▸ PROBLEM DESCRIPTION:
Below are entries. Copy exactly the lines running from the line that holds "9: (54, 518)" to the line that holds "18: (58, 503)", with both ends included.

------ DATA FOR REVIEW

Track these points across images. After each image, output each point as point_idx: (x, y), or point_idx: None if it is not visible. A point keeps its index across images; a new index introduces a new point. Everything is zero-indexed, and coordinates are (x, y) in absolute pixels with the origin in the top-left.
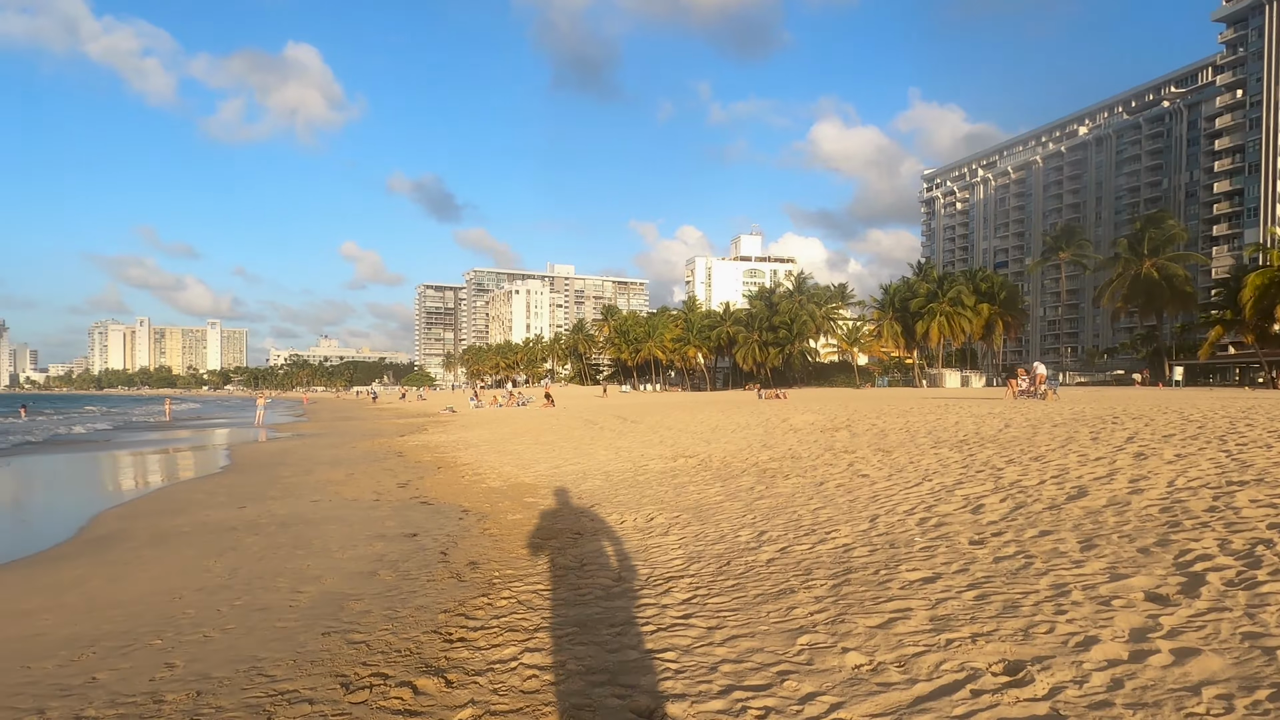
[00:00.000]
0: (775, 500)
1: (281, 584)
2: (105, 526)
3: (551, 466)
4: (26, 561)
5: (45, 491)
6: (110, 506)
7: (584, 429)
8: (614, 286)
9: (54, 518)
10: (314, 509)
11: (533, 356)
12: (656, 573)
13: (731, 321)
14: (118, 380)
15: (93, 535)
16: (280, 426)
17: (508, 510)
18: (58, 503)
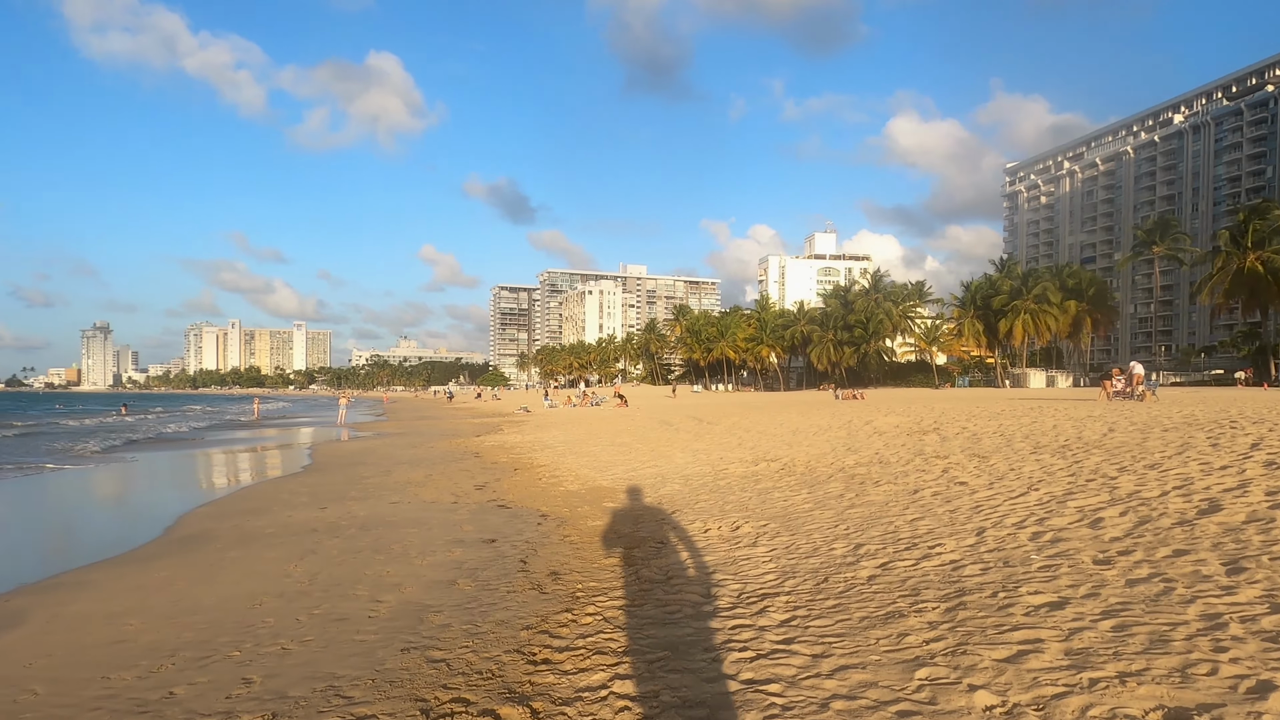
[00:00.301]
0: (868, 509)
1: (361, 592)
2: (194, 526)
3: (628, 469)
4: (120, 560)
5: (141, 489)
6: (200, 504)
7: (660, 430)
8: (686, 286)
9: (147, 515)
10: (393, 511)
11: (605, 356)
12: (749, 589)
13: (805, 320)
14: (211, 380)
15: (182, 534)
16: (361, 426)
17: (587, 515)
18: (152, 500)
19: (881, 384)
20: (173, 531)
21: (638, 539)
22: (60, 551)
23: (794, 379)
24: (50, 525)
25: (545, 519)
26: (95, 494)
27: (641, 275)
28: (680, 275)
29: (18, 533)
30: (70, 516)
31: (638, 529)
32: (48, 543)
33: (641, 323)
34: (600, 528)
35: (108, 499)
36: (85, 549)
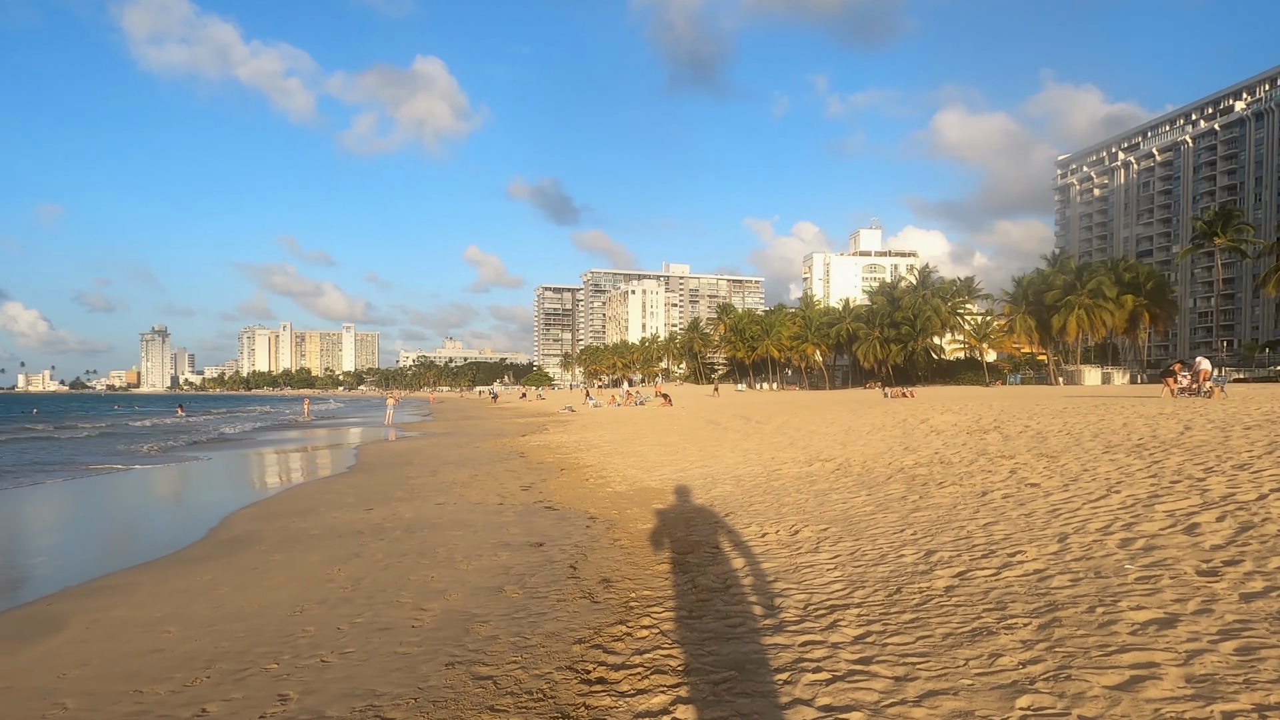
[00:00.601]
0: (934, 512)
1: (404, 599)
2: (240, 527)
3: (677, 470)
4: (166, 562)
5: (191, 489)
6: (248, 504)
7: (707, 430)
8: (729, 285)
9: (196, 516)
10: (439, 512)
11: (648, 356)
12: (815, 600)
13: (851, 318)
14: (263, 381)
15: (228, 536)
16: (408, 426)
17: (636, 518)
18: (201, 500)
19: (930, 382)
20: (219, 532)
21: (691, 543)
22: (109, 552)
23: (839, 377)
24: (102, 525)
25: (594, 521)
26: (147, 494)
27: (684, 274)
28: (723, 274)
29: (72, 533)
30: (122, 517)
31: (691, 533)
32: (98, 543)
33: (685, 322)
34: (651, 531)
35: (159, 499)
36: (133, 550)
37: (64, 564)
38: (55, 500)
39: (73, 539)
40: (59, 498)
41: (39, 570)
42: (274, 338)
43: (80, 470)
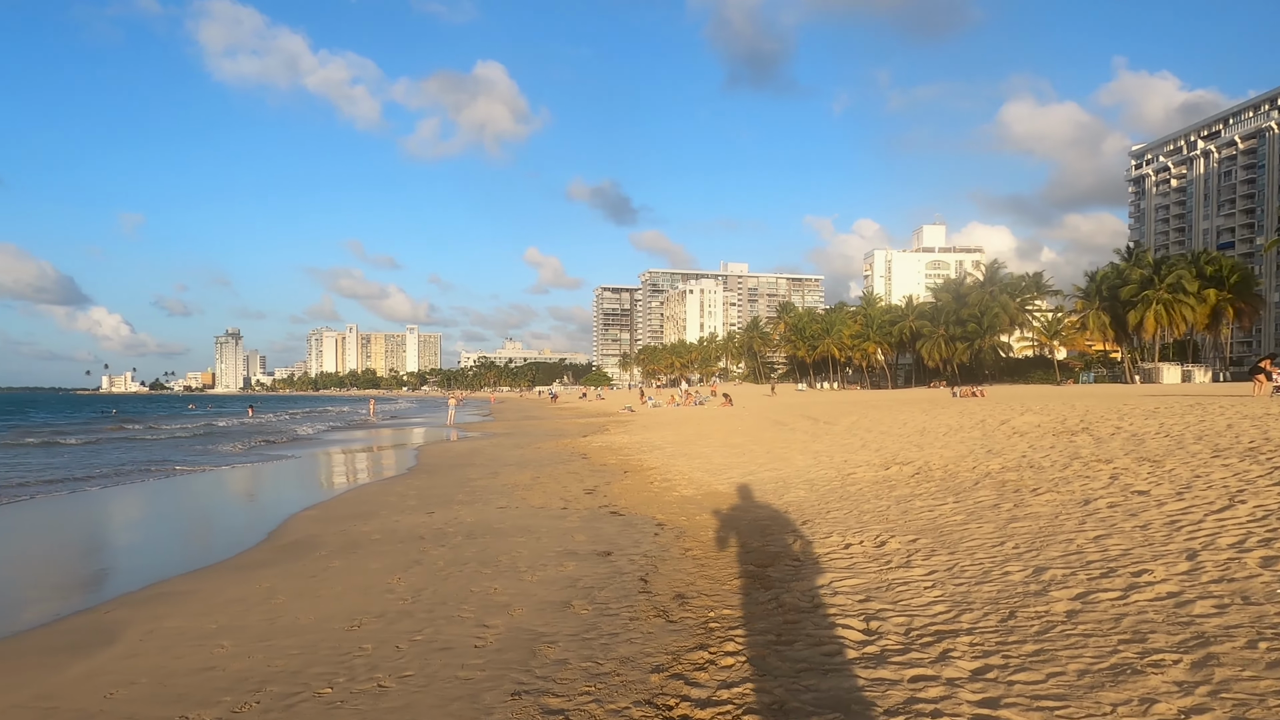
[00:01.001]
0: (1035, 523)
1: (466, 613)
2: (302, 530)
3: (745, 473)
4: (226, 567)
5: (256, 490)
6: (311, 505)
7: (773, 431)
8: (788, 283)
9: (259, 518)
10: (501, 517)
11: (707, 355)
12: (918, 624)
13: (915, 315)
14: (330, 382)
15: (289, 540)
16: (469, 426)
17: (706, 525)
18: (266, 502)
19: (997, 381)
20: (281, 536)
21: (769, 555)
22: (172, 555)
23: (901, 376)
24: (170, 527)
25: (662, 528)
26: (215, 495)
27: (743, 273)
28: (782, 272)
29: (142, 534)
30: (189, 518)
31: (767, 542)
32: (164, 545)
33: (743, 321)
34: (724, 539)
35: (226, 500)
36: (196, 553)
37: (130, 566)
38: (131, 501)
39: (141, 541)
40: (135, 498)
41: (106, 573)
42: (340, 339)
43: (160, 471)
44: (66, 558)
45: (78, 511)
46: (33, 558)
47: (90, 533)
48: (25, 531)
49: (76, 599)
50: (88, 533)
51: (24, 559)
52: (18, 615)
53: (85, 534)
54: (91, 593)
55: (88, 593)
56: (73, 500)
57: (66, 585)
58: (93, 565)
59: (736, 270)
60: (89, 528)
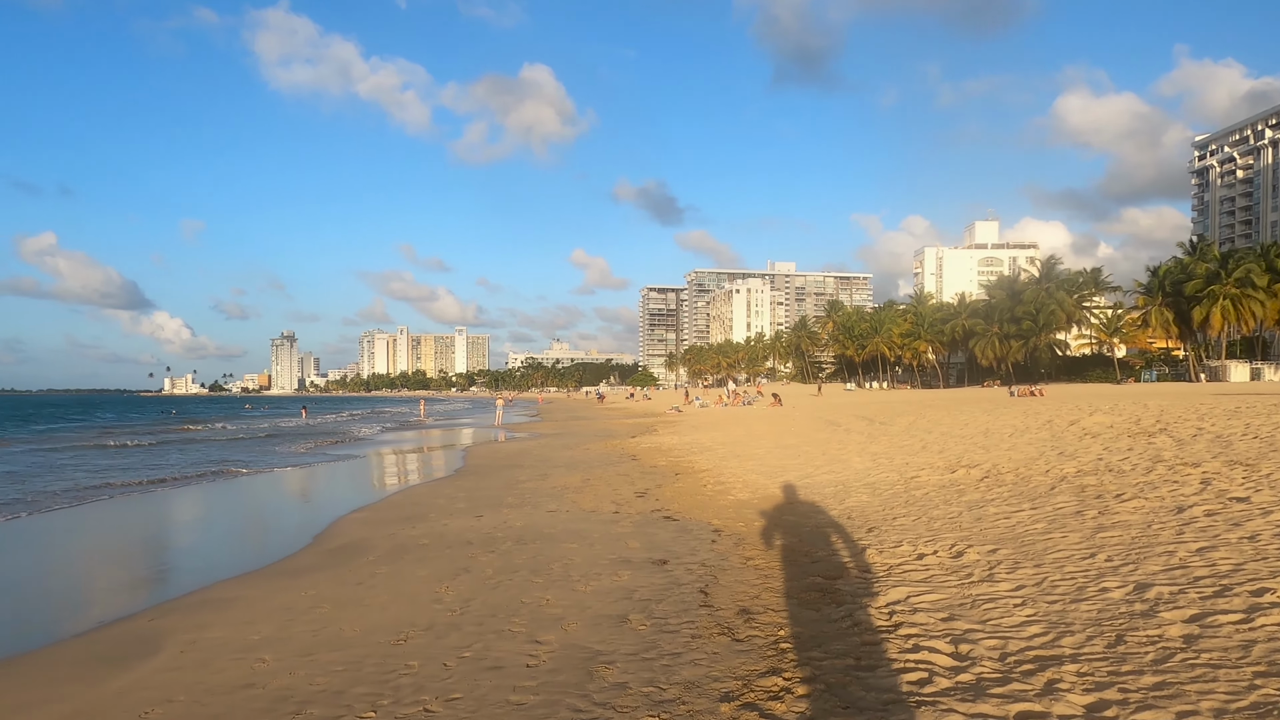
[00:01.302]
0: (1125, 533)
1: (517, 626)
2: (350, 533)
3: (802, 475)
4: (273, 571)
5: (306, 490)
6: (361, 506)
7: (828, 432)
8: (836, 282)
9: (308, 520)
10: (551, 521)
11: (753, 355)
12: (1013, 648)
13: (967, 313)
14: (382, 383)
15: (338, 544)
16: (518, 426)
17: (766, 532)
18: (316, 503)
19: (1053, 379)
20: (330, 539)
21: (837, 565)
22: (222, 559)
23: (953, 376)
24: (219, 529)
25: (719, 535)
26: (265, 496)
27: (790, 272)
28: (830, 271)
29: (191, 537)
30: (238, 520)
31: (833, 551)
32: (215, 548)
33: (790, 320)
34: (786, 548)
35: (276, 501)
36: (245, 557)
37: (181, 570)
38: (187, 502)
39: (194, 543)
40: (191, 500)
41: (156, 576)
42: (391, 341)
43: (217, 473)
44: (122, 560)
45: (137, 513)
46: (91, 560)
47: (147, 535)
48: (87, 533)
49: (125, 603)
50: (145, 535)
51: (83, 561)
52: (67, 619)
53: (142, 536)
54: (140, 597)
55: (137, 597)
56: (134, 502)
57: (117, 588)
58: (145, 568)
59: (783, 269)
60: (147, 530)
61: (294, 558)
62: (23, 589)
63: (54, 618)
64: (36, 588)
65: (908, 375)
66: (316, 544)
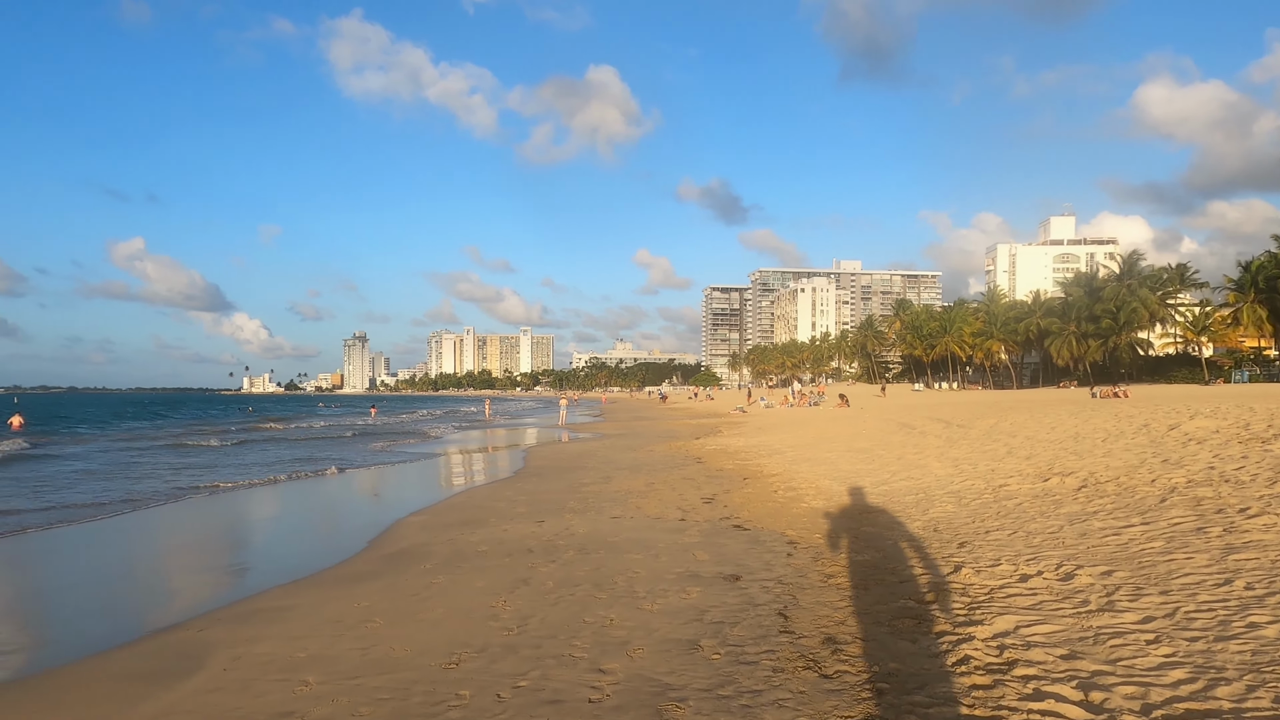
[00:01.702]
0: (1263, 554)
1: (579, 650)
2: (408, 537)
3: (878, 482)
4: (327, 578)
5: (368, 490)
6: (422, 507)
7: (902, 435)
8: (903, 280)
9: (368, 521)
10: (614, 528)
11: (819, 355)
12: (1156, 698)
13: (1043, 312)
14: (449, 383)
15: (395, 549)
16: (580, 427)
17: (845, 545)
18: (377, 502)
19: (1135, 380)
20: (388, 543)
21: (929, 586)
22: (277, 562)
23: (1026, 376)
24: (279, 530)
25: (794, 548)
26: (327, 496)
27: (856, 271)
28: (897, 269)
29: (251, 538)
30: (298, 521)
31: (923, 569)
32: (270, 551)
33: (856, 320)
34: (869, 564)
35: (337, 501)
36: (302, 559)
37: (235, 574)
38: (250, 503)
39: (254, 545)
40: (254, 501)
41: (212, 581)
42: (458, 341)
43: (281, 474)
44: (185, 561)
45: (205, 513)
46: (155, 561)
47: (212, 535)
48: (156, 534)
49: (180, 608)
50: (210, 535)
51: (147, 562)
52: (120, 624)
53: (207, 537)
54: (194, 602)
55: (191, 602)
56: (204, 502)
57: (175, 592)
58: (206, 570)
59: (849, 268)
60: (212, 530)
61: (351, 562)
62: (82, 593)
63: (107, 623)
64: (96, 591)
65: (978, 375)
66: (374, 548)
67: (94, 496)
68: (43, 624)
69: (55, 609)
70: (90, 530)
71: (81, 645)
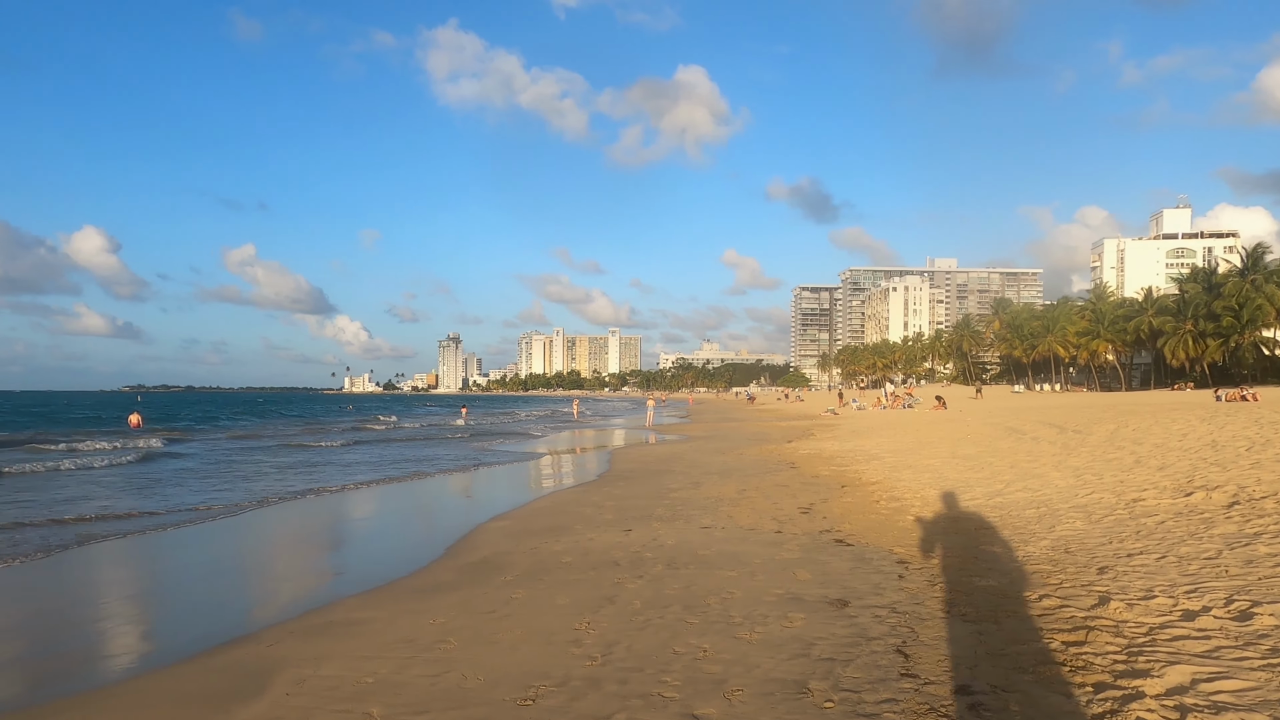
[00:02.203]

------------

▸ REPLY:
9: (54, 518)
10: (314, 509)
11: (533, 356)
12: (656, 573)
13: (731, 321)
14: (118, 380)
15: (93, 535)
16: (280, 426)
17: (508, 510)
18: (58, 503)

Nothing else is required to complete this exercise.